Read more about Wright.
Gas-tax holiday: John McCain and Hillary Clinton agree on a plan to stop the federal gas tax for the summer, saving consumers about 18 cents a gallon. Barack Obama opposes the break, citing the need for an overhaul of U.S. energy policy as a cure for record oil prices. Clinton says she would recoup the lost revenue from a new tax on oil company profits, while McCain has suggested diverting it from other sources.
Liberal Kevin Drum of the Washington Monthly's Political Animal writes:"I'd say there's approximately a zero percent chance that Hillary Clinton or John McCain actually believe this is good policy. It would increase oil company profits, it would make hardly a dent in the price of gasoline, it would encourage more summertime driving, and it would deprive states of money for transit projects."
David Weigel of Reason's Hit & Run calls it "probably the stupidest issue to surface in this race since the February NAFTA-bash" and concludes: "Clinton and McCain aren't challenging the existence of the tax: They are implicitly saying it's a good tax that we should all relish paying in the non-summer months. Clinton is doing this and arguing that higher taxes on energy companies should be part of the bargain. It's phony populism in the service of a 'tax cut' that would fund one meal for two at Applebees, which may or may not include dessert."
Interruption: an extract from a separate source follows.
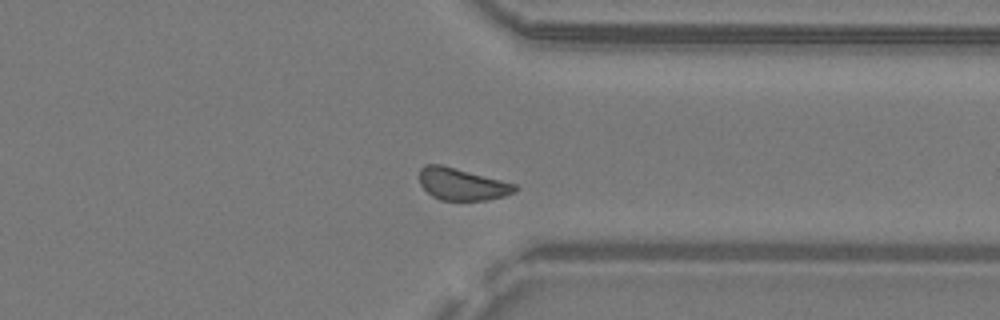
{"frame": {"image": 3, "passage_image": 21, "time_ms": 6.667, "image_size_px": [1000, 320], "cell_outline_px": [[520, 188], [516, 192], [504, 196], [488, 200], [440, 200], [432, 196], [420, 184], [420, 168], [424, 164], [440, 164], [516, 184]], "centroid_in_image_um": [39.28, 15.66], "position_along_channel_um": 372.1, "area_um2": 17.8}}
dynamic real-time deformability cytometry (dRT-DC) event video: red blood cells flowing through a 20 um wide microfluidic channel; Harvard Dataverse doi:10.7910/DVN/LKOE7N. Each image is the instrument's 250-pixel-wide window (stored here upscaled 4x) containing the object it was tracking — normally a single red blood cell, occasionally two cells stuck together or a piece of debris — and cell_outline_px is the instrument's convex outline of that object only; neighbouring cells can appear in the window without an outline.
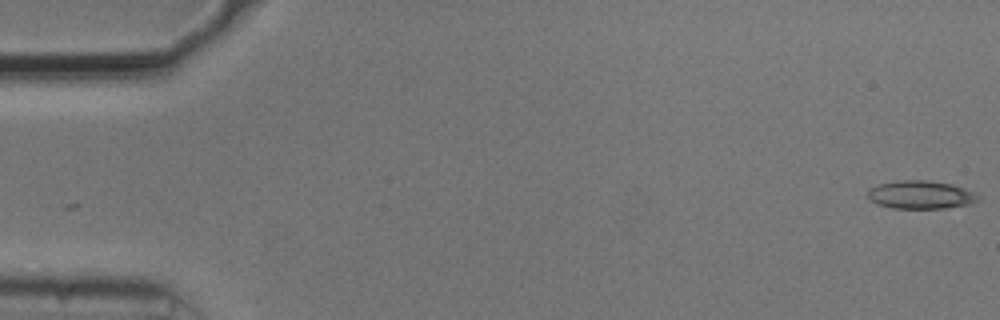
{"species": "common noctule bat (a hibernating species)", "species_latin": "Nyctalus noctula", "temperature_condition": "cold", "stored_images_in_passage": 27, "camera_frame_rate_fps": 3000, "um_per_image_px": 0.085, "animal": {"sex": "male", "body_mass_g": 20.5, "forearm_length_mm": 52.5}, "frame": {"image": 1, "passage_image": 1, "time_ms": 0.0, "image_size_px": [1000, 320], "cell_outline_px": [[980, 200], [968, 204], [944, 208], [892, 208], [876, 204], [868, 200], [868, 188], [880, 184], [900, 180], [928, 180], [952, 184], [964, 188], [980, 196]], "centroid_in_image_um": [78.23, 16.55], "position_along_channel_um": 6.8, "area_um2": 18.15}}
Poli-sci professor Daniel Drezner notes that suspending the tax would save Americans about $30 this summer and writes: "You have to love an issue that puts George W. Bush and Barack Obama on the same page. As an added bonus, in this case they happen to be right. This will be an interesting test -- if I were Obama, I'd hit the thirty dollar line very, very hard. This would seem to be a classic example of 'politics as usual' and why it won't really solve long-term problems of energy and the environment."
TAS at Comments From Left Field sides with Obama: "Here in Massachusetts, gas is at $3.50 a gallon right now — Hillary wants me to pay $3.30. Wow, don't I feel special?! Of course, two weeks ago the price was $3.17, so the tax break.. Err, excuse me, the Hillary/McCain bipartisan tax pander, can't even keep up with two weeks worth of friggen inflation."
John Riley at Spin Cycle says a pox on all three houses: "McCain supports one bad idea that won't work. Obama supports a different bad idea that won't work. Clinton, proving her presidential mettle, supports deploying both bad ideas to not work as part of a package."